While it’s important to tell ourselves we can do this, we also need to have some self-compassion. We don’t have to fill our days with a million things or to learn five new skills. If we need a Netflix and PJ day, that’s okay. We need to ignore the incessant flood of memes in our social media feed that tell us about Sir Isaac Newton discovering gravity while in quarantine or tell us about how many things we can accomplish. Hasek-Watt calls this “toxic positivity.”
“To the people who say, ‘This will pass,’ well sure, it fucking will, because that’s how humanity and humans go, but those platitudes can actually be quite toxic,” she says. “Don’t think that if you just sit at home, and you don’t do something today, well then you’ve failed at pandemic-ing. I would invite you to cast off expectations. We have to understand that we’re making new neural pathways to come up with what the new normal looks like and we haven’t finished that yet. We haven’t normalized this yet.
“Tell your shame gremlin to stop being an invalidating asshole about what’s happening right now. For the people that are in a grief and trauma response, they just feel shittier about feeling shitty. For those of us who have the ability to create messaging, normalize that this is fucked and we’re upset. Resilience actually is acknowledging that it’s shitty.
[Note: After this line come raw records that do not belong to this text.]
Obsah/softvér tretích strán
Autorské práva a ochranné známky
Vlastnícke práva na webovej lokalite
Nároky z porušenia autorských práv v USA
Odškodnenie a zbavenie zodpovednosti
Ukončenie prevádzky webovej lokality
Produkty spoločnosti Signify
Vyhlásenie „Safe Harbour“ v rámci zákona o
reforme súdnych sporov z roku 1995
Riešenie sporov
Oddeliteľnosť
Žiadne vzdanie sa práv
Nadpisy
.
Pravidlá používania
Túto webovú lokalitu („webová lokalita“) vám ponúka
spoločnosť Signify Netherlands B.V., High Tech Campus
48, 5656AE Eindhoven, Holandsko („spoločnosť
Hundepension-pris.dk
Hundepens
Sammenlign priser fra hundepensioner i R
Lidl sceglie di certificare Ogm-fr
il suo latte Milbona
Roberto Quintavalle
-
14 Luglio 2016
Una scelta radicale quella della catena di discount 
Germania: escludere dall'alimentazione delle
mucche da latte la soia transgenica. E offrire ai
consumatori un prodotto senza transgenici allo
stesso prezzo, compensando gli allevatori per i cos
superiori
Toxic positivity says resiliency is just about thinking positively. But it isn’t.
“This chapter of our lives is ‘shit is fucked’ There’s no quick fix. Step one is admit it’s fucking shitty. Say it out loud with me — ‘It’s fucking shitty.’ Have that moment. Honour it. Air it out.”
When should we go beyond just airing it out and talk to a professional? Hasek-Watt says there’s layers to that answer, because while she believes that everyone can benefit from talking to a professional, she acknowledges that there are many barriers to doing so, not the least of which is financial. If professional services can’t be accessed, she recommends talking to friends and family, but to keep the time spent discussing the pandemic to a minimum. There’s a contagion effect that occurs — if someone is spiraling and panicking, you might start down the same path.
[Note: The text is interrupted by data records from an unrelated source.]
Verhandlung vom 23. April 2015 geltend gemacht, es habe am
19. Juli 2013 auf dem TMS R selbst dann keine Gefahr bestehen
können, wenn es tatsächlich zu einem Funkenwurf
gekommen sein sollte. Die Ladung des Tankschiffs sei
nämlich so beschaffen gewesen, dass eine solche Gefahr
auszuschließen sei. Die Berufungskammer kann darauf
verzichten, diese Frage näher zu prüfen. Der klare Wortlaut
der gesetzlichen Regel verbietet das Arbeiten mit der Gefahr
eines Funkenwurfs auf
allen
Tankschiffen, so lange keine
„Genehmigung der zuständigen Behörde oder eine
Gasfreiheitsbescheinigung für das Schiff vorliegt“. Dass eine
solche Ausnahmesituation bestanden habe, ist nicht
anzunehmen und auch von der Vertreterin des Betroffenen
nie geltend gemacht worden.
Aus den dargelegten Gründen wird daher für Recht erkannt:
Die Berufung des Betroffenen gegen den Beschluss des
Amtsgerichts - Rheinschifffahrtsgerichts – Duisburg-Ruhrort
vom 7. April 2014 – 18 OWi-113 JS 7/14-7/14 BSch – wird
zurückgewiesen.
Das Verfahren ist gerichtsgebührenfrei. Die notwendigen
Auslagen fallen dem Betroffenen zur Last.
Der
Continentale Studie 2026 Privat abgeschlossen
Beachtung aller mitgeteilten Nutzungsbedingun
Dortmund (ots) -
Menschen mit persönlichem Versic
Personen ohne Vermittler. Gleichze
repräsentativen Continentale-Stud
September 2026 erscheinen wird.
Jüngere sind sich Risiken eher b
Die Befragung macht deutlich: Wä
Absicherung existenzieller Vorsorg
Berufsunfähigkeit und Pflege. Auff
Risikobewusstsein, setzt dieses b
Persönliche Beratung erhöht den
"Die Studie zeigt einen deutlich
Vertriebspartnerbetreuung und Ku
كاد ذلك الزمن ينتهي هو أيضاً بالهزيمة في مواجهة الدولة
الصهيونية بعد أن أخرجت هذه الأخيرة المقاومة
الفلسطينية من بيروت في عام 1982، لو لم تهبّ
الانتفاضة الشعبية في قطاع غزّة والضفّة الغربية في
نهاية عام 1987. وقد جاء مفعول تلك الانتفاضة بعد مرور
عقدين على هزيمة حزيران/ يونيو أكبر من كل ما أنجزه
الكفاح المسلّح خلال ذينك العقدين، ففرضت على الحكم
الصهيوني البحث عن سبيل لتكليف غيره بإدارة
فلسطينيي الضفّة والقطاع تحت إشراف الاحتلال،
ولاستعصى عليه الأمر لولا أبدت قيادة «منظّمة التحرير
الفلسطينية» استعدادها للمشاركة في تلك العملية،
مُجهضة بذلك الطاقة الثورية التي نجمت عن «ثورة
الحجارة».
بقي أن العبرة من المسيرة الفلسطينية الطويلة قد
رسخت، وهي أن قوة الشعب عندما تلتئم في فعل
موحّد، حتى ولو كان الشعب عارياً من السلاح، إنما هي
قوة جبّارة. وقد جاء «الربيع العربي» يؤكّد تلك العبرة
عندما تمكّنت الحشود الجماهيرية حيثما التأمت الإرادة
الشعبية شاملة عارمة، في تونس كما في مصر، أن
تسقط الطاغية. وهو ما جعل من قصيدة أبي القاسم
“Put a cap on COVID hour,” she says. “Come up with other things to fill your heart and nourish your body and mind.”
She’s also quick to point out that if there are feelings of hopelessness or suicidal ideations, those things cannot be ignored.
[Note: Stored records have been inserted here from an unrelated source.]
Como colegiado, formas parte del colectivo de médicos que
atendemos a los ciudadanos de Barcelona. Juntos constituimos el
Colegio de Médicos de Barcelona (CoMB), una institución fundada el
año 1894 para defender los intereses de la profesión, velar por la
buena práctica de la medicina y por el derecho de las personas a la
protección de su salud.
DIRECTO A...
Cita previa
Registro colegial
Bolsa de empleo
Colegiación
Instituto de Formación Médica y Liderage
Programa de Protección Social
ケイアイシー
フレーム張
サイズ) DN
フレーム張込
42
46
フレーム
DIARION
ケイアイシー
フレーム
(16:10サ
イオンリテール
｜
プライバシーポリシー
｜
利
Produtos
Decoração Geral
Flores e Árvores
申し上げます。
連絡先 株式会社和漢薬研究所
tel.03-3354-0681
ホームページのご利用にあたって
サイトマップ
Despite all the upheaval, Hasek-Watt says the most important thing is to know that our feelings are valid and to acknowledge the things we’ve lost, even if they feel small. She wants people to know that it’s neither shallow nor selfish to lament the loss of that latte, or to grieve the fact that catching a baseball game with friends is out of the question for the foreseeable future.
“Honour and hold space for the fuckery of it,” she says. “Normalizing the grief is so important.”
Hasek-Watt posts updates, tips and strategies on her Instagram page at @heartbodymind_.
If you or someone you know is in crisis and needing immediate support, the Distress Centre offers 24–7 mental health support by calling 403-266-4357. Alberta Health Services also offers a list of resources online.